Zemianske Kostoľany (Nemeskosztolány) is a village and municipality in Prievidza District in the Trenčín Region of western Slovakia.

==History==
In historical records the village was first mentioned in 1331.

== Population ==

It has a population of  people (31 December ).

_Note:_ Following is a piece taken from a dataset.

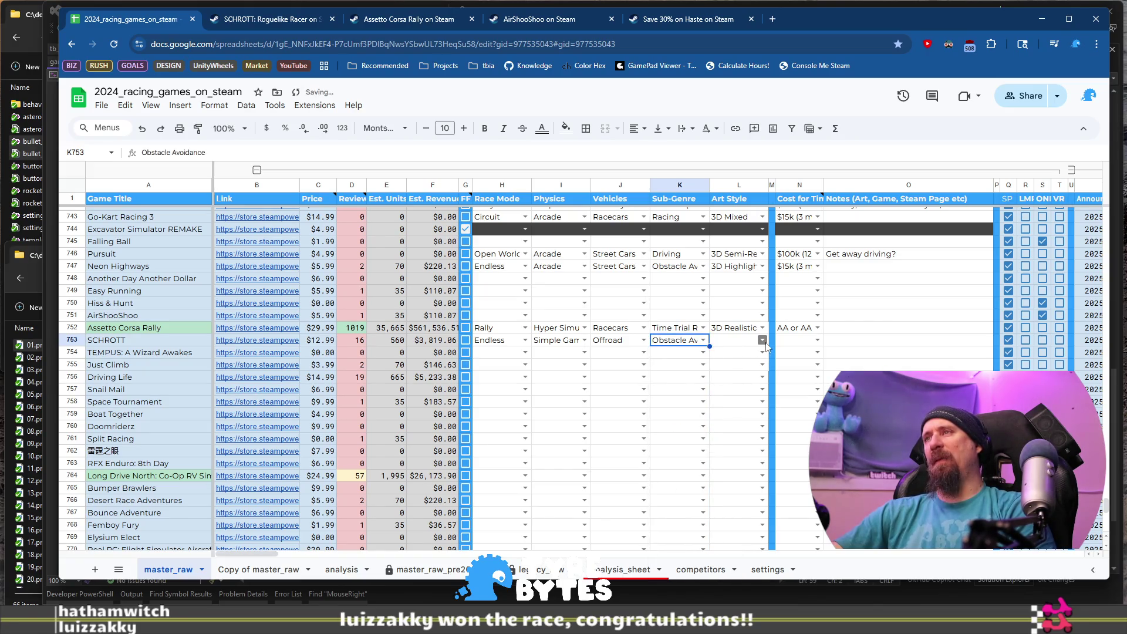
click(703, 341)
scroll(705, 440, down, 3)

Population statistic (10 years)
| Year | 1995 | 2005 | 2015 | 2025 |
|---|---|---|---|---|
| Count | 1628 | 1670 | 1731 | 1718 |
| Difference |  | +2.57% | +3.65% | −0.75% |

Population statistic
| Year | 2024 | 2025 |
|---|---|---|
| Count | 1699 | 1718 |
| Difference |  | +1.11% |

=== Ethnicity ===

Census 2021 (1+ %)
| Ethnicity | Number | Fraction |
| Slovak | 1670 | 96.36% |
| Not found out | 49 | 2.82% |
| Total | 1733 |

=== Religion ===

Census 2021 (1+ %)
| Religion | Number | Fraction |
| Roman Catholic Church | 1086 | 62.67% |
| None | 505 | 29.14% |
| Not found out | 44 | 2.54% |
| Christian Congregations in Slovakia | 30 | 1.73% |
| Evangelical Church | 28 | 1.62% |
| Total | 1733 |

==Environment==
Zemianske Kostoľany is the location of the Nováky Power Plant lignite fired power station. This power station was ranked by the European Environment Agency as the industrial facility that is causing the highest damage costs to health and the environment in Slovakia and the 18th worst in the entire European Union.